#Paulloricorda trentennale della strage di via d’Amelio
Ultima modifica 8 marzo 2024
Esattamente 30 anni fa, domenica 19 luglio 1992, a Palermo, in Via D’Amelio, il magistrato Paolo Borsellino, simbolo insieme al Giudice Giovanni Falcone della lotta contro la mafia, veniva barbaramente ucciso di fronte al palazzo dove abitava sua madre. Erano le 16.58 di domenica 19 luglio 1992. Una Fiat 126 imbottita di tritolo, parcheggiata sotto l’abitazione dell’anziana madre, esplose al passaggio del magistrato. Rimasero uccisi, oltre a Paolo Borsellino, anche i cinque agenti della sua scorta: Emanuela Loi, Agostino Catalano, Vincenzo Li Muli, Walter Eddie Cosina e Claudio Traina.

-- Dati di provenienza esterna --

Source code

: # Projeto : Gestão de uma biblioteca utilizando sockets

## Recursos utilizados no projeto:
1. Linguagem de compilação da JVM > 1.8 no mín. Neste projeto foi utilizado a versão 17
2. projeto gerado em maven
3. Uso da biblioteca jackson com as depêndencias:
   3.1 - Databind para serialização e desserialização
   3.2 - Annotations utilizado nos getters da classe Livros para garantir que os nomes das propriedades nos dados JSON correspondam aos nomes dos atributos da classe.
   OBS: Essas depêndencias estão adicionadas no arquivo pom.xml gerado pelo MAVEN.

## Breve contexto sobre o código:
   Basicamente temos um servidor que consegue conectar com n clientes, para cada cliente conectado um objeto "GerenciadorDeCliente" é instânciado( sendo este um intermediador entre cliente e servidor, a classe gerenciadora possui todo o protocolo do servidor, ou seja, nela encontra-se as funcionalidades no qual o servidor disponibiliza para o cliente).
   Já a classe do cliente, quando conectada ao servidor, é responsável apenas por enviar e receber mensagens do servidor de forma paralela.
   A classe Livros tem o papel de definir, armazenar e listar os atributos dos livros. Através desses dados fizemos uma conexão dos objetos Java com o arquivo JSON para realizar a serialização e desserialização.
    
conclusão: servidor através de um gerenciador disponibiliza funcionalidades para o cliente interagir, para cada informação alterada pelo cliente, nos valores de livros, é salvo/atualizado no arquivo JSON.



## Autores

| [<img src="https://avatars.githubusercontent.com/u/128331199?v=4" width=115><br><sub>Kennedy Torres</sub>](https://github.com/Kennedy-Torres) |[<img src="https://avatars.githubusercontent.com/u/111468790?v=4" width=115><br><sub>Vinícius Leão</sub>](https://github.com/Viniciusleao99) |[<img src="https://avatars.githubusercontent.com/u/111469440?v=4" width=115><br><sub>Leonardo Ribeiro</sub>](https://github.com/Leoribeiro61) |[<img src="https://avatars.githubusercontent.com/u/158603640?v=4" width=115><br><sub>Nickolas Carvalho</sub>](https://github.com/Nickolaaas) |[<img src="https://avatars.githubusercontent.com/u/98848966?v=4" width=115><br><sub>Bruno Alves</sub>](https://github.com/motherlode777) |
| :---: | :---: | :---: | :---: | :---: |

Paolo Borsellino aveva 52 anni e ancora molte cose da fare. Nemmeno due mesi prima la mafia aveva colpito, con una ferocia inaudita, Giovanni Falcone, ponendo fine alla sua vita. Borsellino sapeva che anche la sua vita era a termine. È lui stesso che, proprio in quelle settimane dopo la strage di Capaci (23 maggio), arriva – in un’intervista – a pronunciare esplicitamente queste parole: “[…] io ricordo ciò che mi disse Ninni Cassarà (poliziotto anch’egli ucciso dalla mafia, ndr) allorché ci stavamo recando assieme sul luogo dove era stato ucciso il dottor Montana alla fine del 1985, credo. Mi disse: «Convinciamoci che siamo dei cadaveri cha camminano»” (Intervista rilasciata a Lamberto Sposini il 24 giugno 1992).
La Città di Paullo, nel trentennale della strage di Via D’Amelio, ricorda la figura eroica di Paolo Borsellino, con le parole espresse dal Presidente della Repubblica Mattarella: “La limpida figura del giudice Borsellino – che affermava, che chi muore per la legalità, la giustizia, la liberazione dal giogo della criminalità, non muore invano – continuerà a indicare ai magistrati, ai cittadini, ai giovani la via del coraggio, dell’intransigenza morale, della fedeltà autentica ai valori della Repubblica” (Dichiarazione del Presidente Mattarella per il 28° anniversario dell'uccisione del Giudice Borsellino, 19 luglio 2020).